夏休みに臨海学校のプールの監視員のバイトを友達のツテで3人でやったんだけど、もうぜんぜん人が来なくて、プールも好きじゃないし、塩水引いてるからベトベトするし、カンカン照りだし冷房ないし、暇潰しに狭い受付兼事務室の扉という扉を開けていたらスチール机の引き出しに入っていたのが電気グルーヴの本だった。どういうわけかわかんないけど、この本以外にはペンが数本入ってたくらいで何もなかったんだよね。他の引き出しにもなにもなかった。

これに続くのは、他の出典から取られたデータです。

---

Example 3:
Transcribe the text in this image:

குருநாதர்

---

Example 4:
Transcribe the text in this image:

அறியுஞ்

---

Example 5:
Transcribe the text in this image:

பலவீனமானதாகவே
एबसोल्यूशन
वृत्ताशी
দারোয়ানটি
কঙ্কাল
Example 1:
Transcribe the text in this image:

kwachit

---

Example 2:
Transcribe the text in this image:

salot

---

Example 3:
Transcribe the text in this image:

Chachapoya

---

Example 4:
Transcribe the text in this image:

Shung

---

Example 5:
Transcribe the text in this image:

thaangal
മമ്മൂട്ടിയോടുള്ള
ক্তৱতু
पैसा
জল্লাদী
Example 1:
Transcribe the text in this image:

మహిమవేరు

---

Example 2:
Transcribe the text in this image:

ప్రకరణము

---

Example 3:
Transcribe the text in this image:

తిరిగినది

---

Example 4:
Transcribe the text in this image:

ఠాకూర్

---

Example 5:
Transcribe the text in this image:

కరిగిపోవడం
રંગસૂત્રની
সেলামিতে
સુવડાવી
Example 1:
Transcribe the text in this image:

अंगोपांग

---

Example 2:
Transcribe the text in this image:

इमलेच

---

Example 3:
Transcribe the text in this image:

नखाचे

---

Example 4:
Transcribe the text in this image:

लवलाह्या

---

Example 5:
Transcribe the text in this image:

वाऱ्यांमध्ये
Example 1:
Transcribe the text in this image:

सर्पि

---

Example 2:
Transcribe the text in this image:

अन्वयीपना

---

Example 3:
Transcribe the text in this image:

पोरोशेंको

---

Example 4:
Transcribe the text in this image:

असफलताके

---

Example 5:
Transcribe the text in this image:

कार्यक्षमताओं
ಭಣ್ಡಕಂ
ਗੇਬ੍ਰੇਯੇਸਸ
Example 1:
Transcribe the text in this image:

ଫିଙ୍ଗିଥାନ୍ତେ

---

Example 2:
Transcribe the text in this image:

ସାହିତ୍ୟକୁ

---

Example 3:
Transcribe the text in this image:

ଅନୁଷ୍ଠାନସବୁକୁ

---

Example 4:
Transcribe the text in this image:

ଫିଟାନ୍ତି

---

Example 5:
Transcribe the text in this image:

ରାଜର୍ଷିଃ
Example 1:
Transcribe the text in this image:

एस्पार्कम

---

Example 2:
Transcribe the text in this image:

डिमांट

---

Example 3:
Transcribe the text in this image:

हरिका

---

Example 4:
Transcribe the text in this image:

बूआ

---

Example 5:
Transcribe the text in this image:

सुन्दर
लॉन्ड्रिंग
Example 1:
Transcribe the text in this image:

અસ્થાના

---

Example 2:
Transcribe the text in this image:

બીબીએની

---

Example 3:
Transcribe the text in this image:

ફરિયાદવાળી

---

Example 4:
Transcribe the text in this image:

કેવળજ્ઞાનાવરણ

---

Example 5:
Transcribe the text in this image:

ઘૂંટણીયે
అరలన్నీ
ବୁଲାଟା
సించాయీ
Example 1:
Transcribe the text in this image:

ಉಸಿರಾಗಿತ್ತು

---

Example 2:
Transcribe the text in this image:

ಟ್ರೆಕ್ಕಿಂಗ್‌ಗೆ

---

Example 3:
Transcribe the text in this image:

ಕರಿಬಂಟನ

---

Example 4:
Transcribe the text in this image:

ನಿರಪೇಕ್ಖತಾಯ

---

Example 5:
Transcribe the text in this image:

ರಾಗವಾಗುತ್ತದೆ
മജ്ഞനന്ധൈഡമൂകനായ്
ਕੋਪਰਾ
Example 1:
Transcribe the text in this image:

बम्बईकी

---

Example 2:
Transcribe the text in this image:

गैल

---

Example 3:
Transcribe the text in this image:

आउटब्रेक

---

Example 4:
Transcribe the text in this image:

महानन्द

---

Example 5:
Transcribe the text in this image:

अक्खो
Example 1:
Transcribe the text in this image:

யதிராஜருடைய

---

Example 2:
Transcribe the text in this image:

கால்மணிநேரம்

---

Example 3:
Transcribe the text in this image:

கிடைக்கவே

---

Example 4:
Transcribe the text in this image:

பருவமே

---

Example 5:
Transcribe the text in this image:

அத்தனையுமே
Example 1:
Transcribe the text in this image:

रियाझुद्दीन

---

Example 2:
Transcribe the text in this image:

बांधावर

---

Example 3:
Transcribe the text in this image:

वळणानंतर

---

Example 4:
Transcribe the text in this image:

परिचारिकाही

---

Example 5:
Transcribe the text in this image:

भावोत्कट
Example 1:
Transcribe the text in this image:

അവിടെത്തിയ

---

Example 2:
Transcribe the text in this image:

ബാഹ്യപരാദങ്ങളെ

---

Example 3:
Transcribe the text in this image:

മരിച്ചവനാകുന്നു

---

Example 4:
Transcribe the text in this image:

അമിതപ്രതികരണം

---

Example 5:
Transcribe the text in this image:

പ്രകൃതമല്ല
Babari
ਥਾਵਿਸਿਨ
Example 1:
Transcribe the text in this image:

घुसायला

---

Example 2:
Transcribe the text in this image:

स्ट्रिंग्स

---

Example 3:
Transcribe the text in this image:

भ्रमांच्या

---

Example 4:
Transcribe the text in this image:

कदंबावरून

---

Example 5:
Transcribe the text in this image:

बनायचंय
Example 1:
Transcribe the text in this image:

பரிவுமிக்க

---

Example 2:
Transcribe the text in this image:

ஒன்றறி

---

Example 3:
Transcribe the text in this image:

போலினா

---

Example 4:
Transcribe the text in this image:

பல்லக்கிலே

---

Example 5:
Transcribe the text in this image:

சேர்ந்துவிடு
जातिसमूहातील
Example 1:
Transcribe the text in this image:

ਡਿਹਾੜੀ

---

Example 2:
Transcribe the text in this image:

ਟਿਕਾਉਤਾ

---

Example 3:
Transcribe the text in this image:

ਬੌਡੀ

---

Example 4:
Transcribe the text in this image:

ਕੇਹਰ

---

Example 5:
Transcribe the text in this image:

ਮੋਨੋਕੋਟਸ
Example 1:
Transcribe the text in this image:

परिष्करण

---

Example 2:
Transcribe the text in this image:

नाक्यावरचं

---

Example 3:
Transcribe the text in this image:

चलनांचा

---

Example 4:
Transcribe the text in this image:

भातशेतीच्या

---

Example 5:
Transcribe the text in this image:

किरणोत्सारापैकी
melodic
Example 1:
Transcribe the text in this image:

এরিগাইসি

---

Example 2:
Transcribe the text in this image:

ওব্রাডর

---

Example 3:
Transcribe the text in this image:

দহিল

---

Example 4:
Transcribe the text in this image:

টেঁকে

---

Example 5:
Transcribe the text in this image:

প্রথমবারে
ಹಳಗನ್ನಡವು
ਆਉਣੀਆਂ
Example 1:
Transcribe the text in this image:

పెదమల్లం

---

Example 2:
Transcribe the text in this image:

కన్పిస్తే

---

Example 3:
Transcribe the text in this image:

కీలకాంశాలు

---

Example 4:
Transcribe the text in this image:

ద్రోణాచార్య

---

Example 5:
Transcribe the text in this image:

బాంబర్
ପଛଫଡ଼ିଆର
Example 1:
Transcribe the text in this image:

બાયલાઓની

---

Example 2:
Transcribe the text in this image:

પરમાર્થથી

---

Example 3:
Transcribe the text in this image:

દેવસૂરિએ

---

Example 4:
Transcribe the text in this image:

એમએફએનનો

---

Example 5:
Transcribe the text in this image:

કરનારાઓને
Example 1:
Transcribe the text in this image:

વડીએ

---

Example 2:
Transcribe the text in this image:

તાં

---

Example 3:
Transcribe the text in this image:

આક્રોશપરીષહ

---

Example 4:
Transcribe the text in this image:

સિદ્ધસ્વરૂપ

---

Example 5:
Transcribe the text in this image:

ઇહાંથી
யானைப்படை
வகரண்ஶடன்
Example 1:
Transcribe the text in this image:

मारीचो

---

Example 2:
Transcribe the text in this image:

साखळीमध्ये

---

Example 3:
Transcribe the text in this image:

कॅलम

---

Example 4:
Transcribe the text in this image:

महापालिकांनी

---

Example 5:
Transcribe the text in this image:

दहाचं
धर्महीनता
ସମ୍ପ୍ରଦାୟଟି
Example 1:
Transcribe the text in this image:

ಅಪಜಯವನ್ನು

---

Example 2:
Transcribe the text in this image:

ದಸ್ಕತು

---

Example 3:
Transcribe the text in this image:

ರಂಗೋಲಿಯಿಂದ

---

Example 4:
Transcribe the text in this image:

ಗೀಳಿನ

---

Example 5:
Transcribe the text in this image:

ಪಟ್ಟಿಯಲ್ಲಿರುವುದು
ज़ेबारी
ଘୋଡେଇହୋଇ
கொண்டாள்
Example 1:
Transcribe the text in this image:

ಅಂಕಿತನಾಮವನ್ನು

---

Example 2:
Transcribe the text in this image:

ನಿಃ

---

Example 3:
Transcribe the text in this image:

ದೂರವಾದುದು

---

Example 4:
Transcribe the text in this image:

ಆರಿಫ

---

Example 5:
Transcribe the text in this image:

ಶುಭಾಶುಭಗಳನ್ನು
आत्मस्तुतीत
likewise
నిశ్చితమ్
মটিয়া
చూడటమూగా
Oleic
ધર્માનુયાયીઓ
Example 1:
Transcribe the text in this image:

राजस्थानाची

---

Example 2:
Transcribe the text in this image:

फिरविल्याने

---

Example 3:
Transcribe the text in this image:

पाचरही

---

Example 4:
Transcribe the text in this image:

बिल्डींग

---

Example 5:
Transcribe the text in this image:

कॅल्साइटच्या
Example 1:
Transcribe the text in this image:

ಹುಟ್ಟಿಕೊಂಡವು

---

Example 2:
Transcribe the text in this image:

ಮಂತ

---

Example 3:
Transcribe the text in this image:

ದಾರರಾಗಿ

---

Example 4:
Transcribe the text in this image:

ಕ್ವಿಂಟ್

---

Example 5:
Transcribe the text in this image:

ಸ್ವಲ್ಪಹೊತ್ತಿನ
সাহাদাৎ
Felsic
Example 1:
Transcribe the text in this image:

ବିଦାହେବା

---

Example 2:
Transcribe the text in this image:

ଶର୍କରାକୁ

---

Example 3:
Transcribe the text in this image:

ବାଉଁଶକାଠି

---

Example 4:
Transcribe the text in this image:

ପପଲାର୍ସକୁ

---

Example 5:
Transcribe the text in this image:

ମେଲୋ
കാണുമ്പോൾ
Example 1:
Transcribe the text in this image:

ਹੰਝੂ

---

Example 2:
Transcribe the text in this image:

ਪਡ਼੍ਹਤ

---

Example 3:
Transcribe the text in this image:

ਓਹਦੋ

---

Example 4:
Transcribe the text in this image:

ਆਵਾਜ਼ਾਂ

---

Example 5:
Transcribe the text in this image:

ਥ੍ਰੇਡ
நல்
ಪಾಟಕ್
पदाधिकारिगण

俺のカラダの筋肉はどれをとっても機械だぜ (宝島コレクション)

俺のカラダの筋肉はどれをとっても機械だぜ (宝島コレクション)

 

これが高校生が夏休みのくっそ暇な時間を潰すのにもってこいのちょうどいいくだらなさで、この本がきっかけで電気グルーヴへの好感度がMAXになった。とはいえ、この頃のお洒落に敏感な人たち(特に女子)はみんな電気電気言っててもうそれだけで腹が脹れるほどだったから、自分から音源を漁ることはなかったけど、リサイクルショップで売ってた100円のライブのビデオテープを一本買って毎日観た。テレビや雑誌に出ることを知ると必ずチェックしたし、最終的にはレイブやワイヤーに行ったりもした。だから俺にとっての電気グルーヴは、知っているけどよく知らない、よく知らないけど知っているみたいな感じでなんかよくわかんないけど自信を持って好きと言えるよくわかんないバンドだった。

瀧が捕まった速報が出た時もちょうどメロン牧場をたまたまペラペラ読んでいたところだったからすごい驚いた。

電気グルーヴのメロン牧場-花嫁は死神

電気グルーヴのメロン牧場-花嫁は死神

 

芸能人がドラッグや事件で御用になったニュースなんてそれこそ毎日のように流れていていつも、なんとなく見てるだけだけど、今回だけはすごく心が揺れた。芸能ニュースでこんなにうろたえたのは初めてだ。速報が出たのは夜の12時くらいでもう寝るかと思ってたけど一気に目が覚めてネットで「ピエール 逮捕」とかで検索した。野次馬根性がこんなにも刺激されることがあるのかと恥ずかしく思った。

 

例によって何言ってるかわかんなくなってきたから話を戻す。こんなことになって否応無く色々考えて思ったのは、「落語は業の肯定だ」ってかの立川談志が言ったけれど、ピエール瀧に対する謎の好印象の正体ってここにあるんじゃないかなってことで。電気グルーヴって俺にとって欲望そのものというか「気のいい仲間と好きなことやって好きなように生きていく」を体現している稀有な大人の象徴なんだよな。ピエール瀧なんかそれこそ煮詰めた業を岩石にぶっかけて錬成したゴーレムみたいな趣あるじゃないですか。電気グルーヴを初めて見た時からずっと感じてたのは楽しそうに生きてるなってことで、気取らず驕らず好きにふざけてたらマイナーからメジャーになってメインストリームで活躍するようになってちょこちょこ楽しい副業やって、それでも等身大で楽しく生きてる、理想の年の取り方だと思ったし、理想のおっさんの姿だったんだよな。こうした事態になったことも「まあね〜」というか、うまく言えないけど「まあね〜」っていうね。不謹慎かもしれんけど、自由に生きるってことの良いところも悪いところも全部ひっくるめて体現して見せてくれるような、そういう星の下の人だと思うからずっと憧れてたんだろうし、これからも応援したくなるんだなあと。まあこれで一旦いろいろリセットして、何年か後に復帰した際にはピエール瀧改めチャーリー瀧としてまたふざけたことやってくれればいいなあと。やっぱりふざけて生きるのが一番だと思う。こうした生き方がすぐに糾弾される息苦しい世の中だからこそね。しかしドラッグを止めるのは簡単ではないし、こっからいろいろと精神的に相当つらいことになると思うけど大丈夫かなあ。